The head of Volkswagen has called on the European Union to pursue a negotiated settlement to the war in Ukraine for the continent’s economy, in an intervention that challenges the position taken by European leaders.
“I think we should do everything we can to really stop this war and get back to negotiations and get back to trying to open the world again,” Herbert Diess told the Financial Times.
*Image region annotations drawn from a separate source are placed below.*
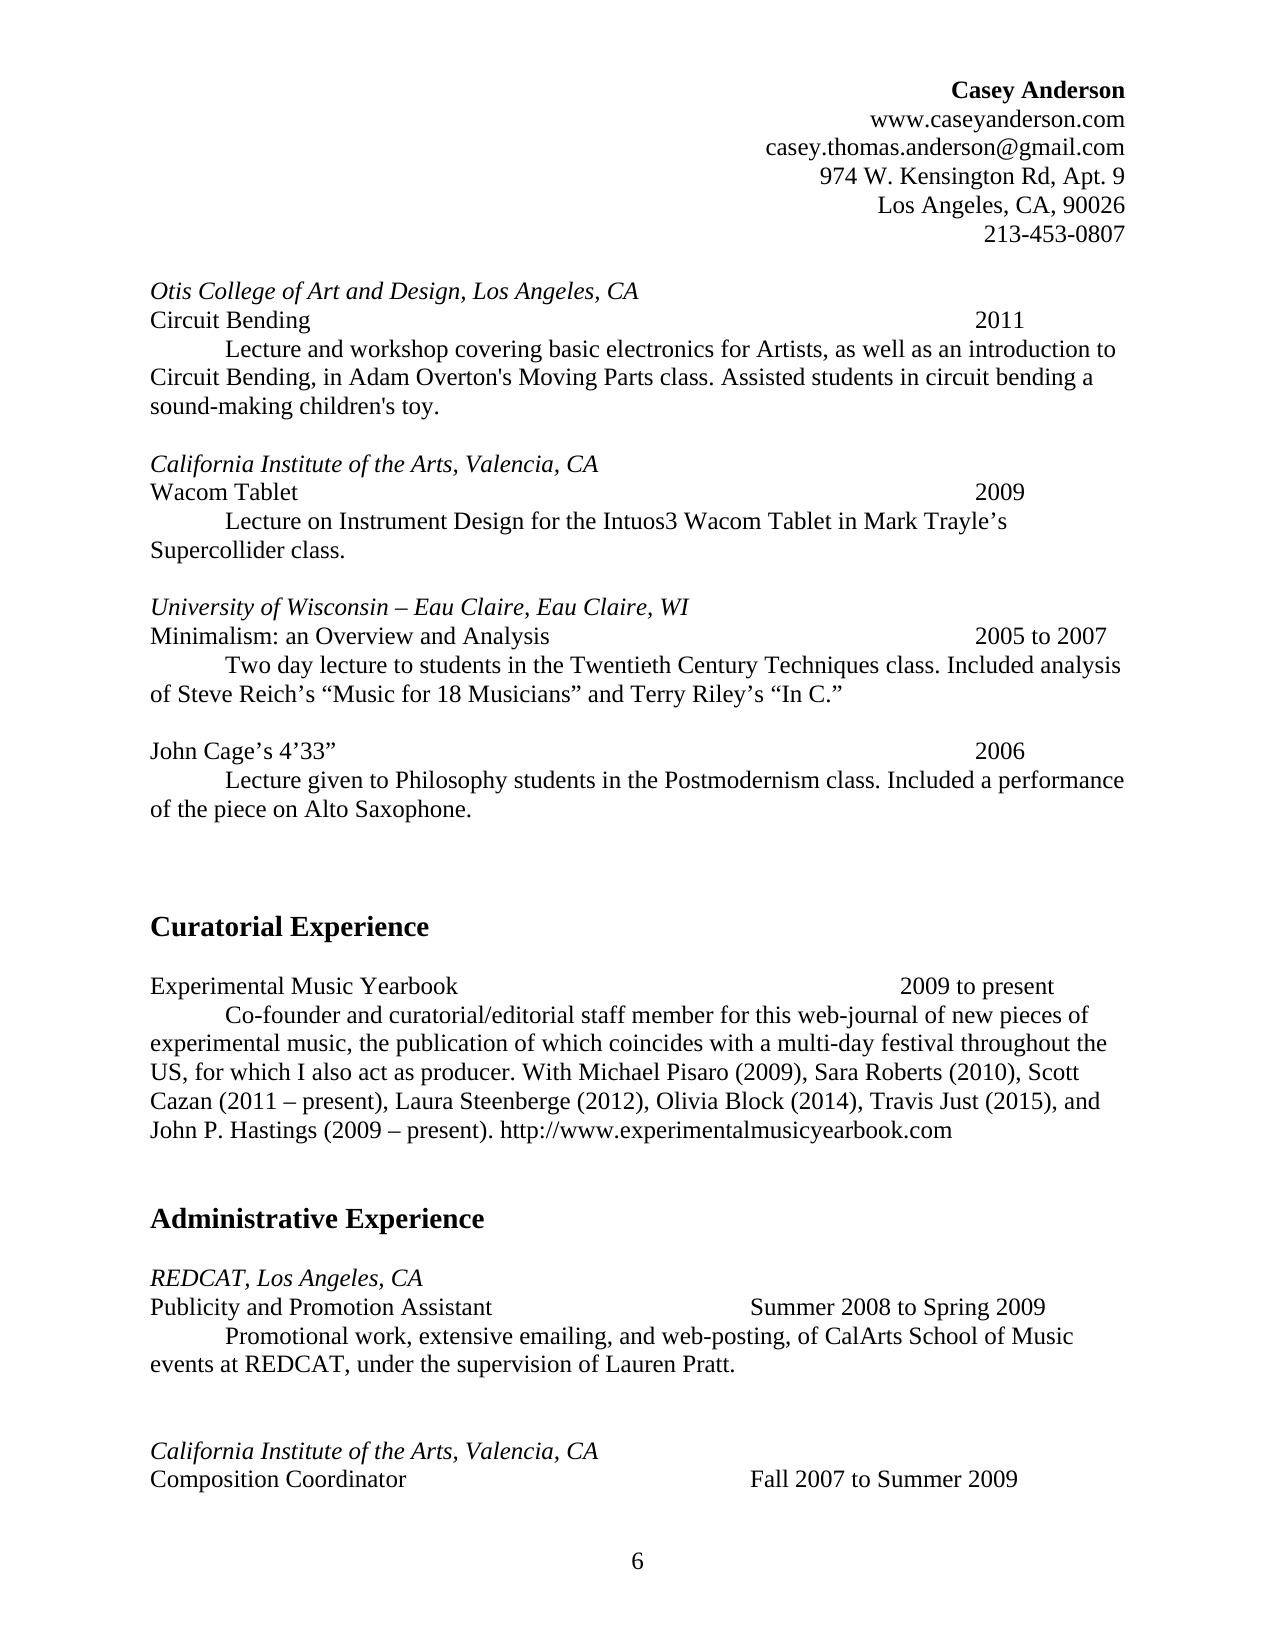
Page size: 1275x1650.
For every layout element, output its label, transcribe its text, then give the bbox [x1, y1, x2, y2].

subtitle University of Wisconsin – Eau Claire, Eau Claire, WI [150, 592, 1125, 621]
text Publicity and Promotion Assistant Summer 2008 to Spring 2009 [150, 1292, 1125, 1321]
text Promotional work, extensive emailing, and web-posting, of CalArts School of Music events at REDCAT, under the supervision of Lauren Pratt. [150, 1321, 1125, 1378]
text Otis College of Art and Design, Los Angeles, CA [150, 276, 1125, 305]
text Experimental Music Yearbook 2009 to present [150, 971, 1125, 1000]
text Composition Coordinator Fall 2007 to Summer 2009 [150, 1464, 1125, 1493]
text John Cage’s 4’33” 2006 [150, 736, 1125, 765]
text Circuit Bending 2011 [150, 305, 1125, 334]
text Lecture on Instrument Design for the Intuos3 Wacom Tablet in Mark Trayle’s Supercollider class. [150, 506, 1125, 564]
text Wacom Tablet 2009 [150, 477, 1125, 506]
text Two day lecture to students in the Twentieth Century Techniques class. Included analysis of Steve Reich’s “Music for 18 Musicians” and Terry Riley’s “In C.” [150, 650, 1125, 707]
subtitle Curatorial Experience [150, 909, 1125, 942]
subtitle REDCAT, Los Angeles, CA [150, 1263, 1125, 1292]
text Minimalism: an Overview and Analysis 2005 to 2007 [150, 621, 1125, 650]
text California Institute of the Arts, Valencia, CA [150, 1436, 1125, 1464]
text Co-founder and curatorial/editorial staff member for this web-journal of new pieces of experimental music, the publication of which coincides with a multi-day festival throughout the US, for which I also act as producer. With Michael Pisaro (2009), Sara Roberts (2010), Scott Cazan (2011 – present), Laura Steenberge (2012), Olivia Block (2014), Travis Just (2015), and John P. Hastings (2009 – present). http://www.experimentalmusicyearbook.com [150, 1000, 1125, 1143]
text Lecture and workshop covering basic electronics for Artists, as well as an introduction to Circuit Bending, in Adam Overton's Moving Parts class. Assisted students in circuit bending a sound-making children's toy. [150, 334, 1125, 420]
subtitle California Institute of the Arts, Valencia, CA [150, 449, 1125, 477]
subtitle Administrative Experience [150, 1201, 1125, 1234]
text Lecture given to Philosophy students in the Postmodernism class. Included a performance of the piece on Alto Saxophone. [150, 765, 1125, 822]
Auto Future Summit on Monday.
“I think we shouldn’t give up on open markets and free trade and I think we shouldn’t give up on negotiating and trying to compromise.”
He spoke as Vladimir Putin claimed that Russia was forced into a “pre-emptive response” against Ukraine, adding that Kremlin forces were “fighting on their soil” in the conflict, just as Soviet forces did in World War II.
Addressing the annual Victory Day parade on Red Square in Moscow, the Russian president hinted that he would claim more Ukrainian lands, including those currently occupied by the Kremlin’s forces.
By contrast, in a speech shortly before Putin’s speech, Ukrainian President Volodymyr Zelensky accused the Russian leadership of repeating the “horrific crimes of the Hitler regime” by waging a war of atrocities and land grabs. “This is not a war of two armies,” he said in a video speech. “This is a two-sided war, a war waged by barbarians.”
Dis’s comments on the need for a settlement come a day after German Chancellor Olaf Schulz pledged, Continue to supply Ukraine with weaponsAdding that “surrender to brute force” was not an option for Europe.
While Schultz’s position has been publicly supported by German industry, disruptions in supply chains – exacerbated by the war in Ukraine – continue to hurt companies like Volkswagen, the world’s second-largest automaker.
A shortage of pigtails in the country has forced the company to cut production in recent weeks, and Volkswagen has run out of electric models in the United States and Europe for this year.
Dies said that if world trade continued to struggle, “Europe would suffer the most, and Germany would suffer, but I think that would be bad for the whole world.”
Germany is currently debating whether it can withstand an abrupt halt to Russian gas supplies. a New study One government adviser found that the German economy would lose about 12 percent of its annual output if supplies were suddenly cut off.
Dis, the Volkswagen driver, who previously warned that a prolonged war would do More damage to Germany and Europe from the Covid-19 pandemichas sparked criticism for previous comments.
In 2019, he apologized after using the phrase “Ebit macht frei”, or “Profits will set you free” – an apparent manipulation of the phrase “Arbeit macht frei”, or “Labour will set you free”, which was forged at the gates of the Auschwitz concentration camp. Later that year, he said it was “unaware” China’s mass detention of Muslims in Xinjiang Province.
On Monday, Diess also warned that the German group would struggle to overtake Tesla as the world’s largest electric car maker by 2025.
“I did not expect our main competitor in the United States to grow so quickly,” he said.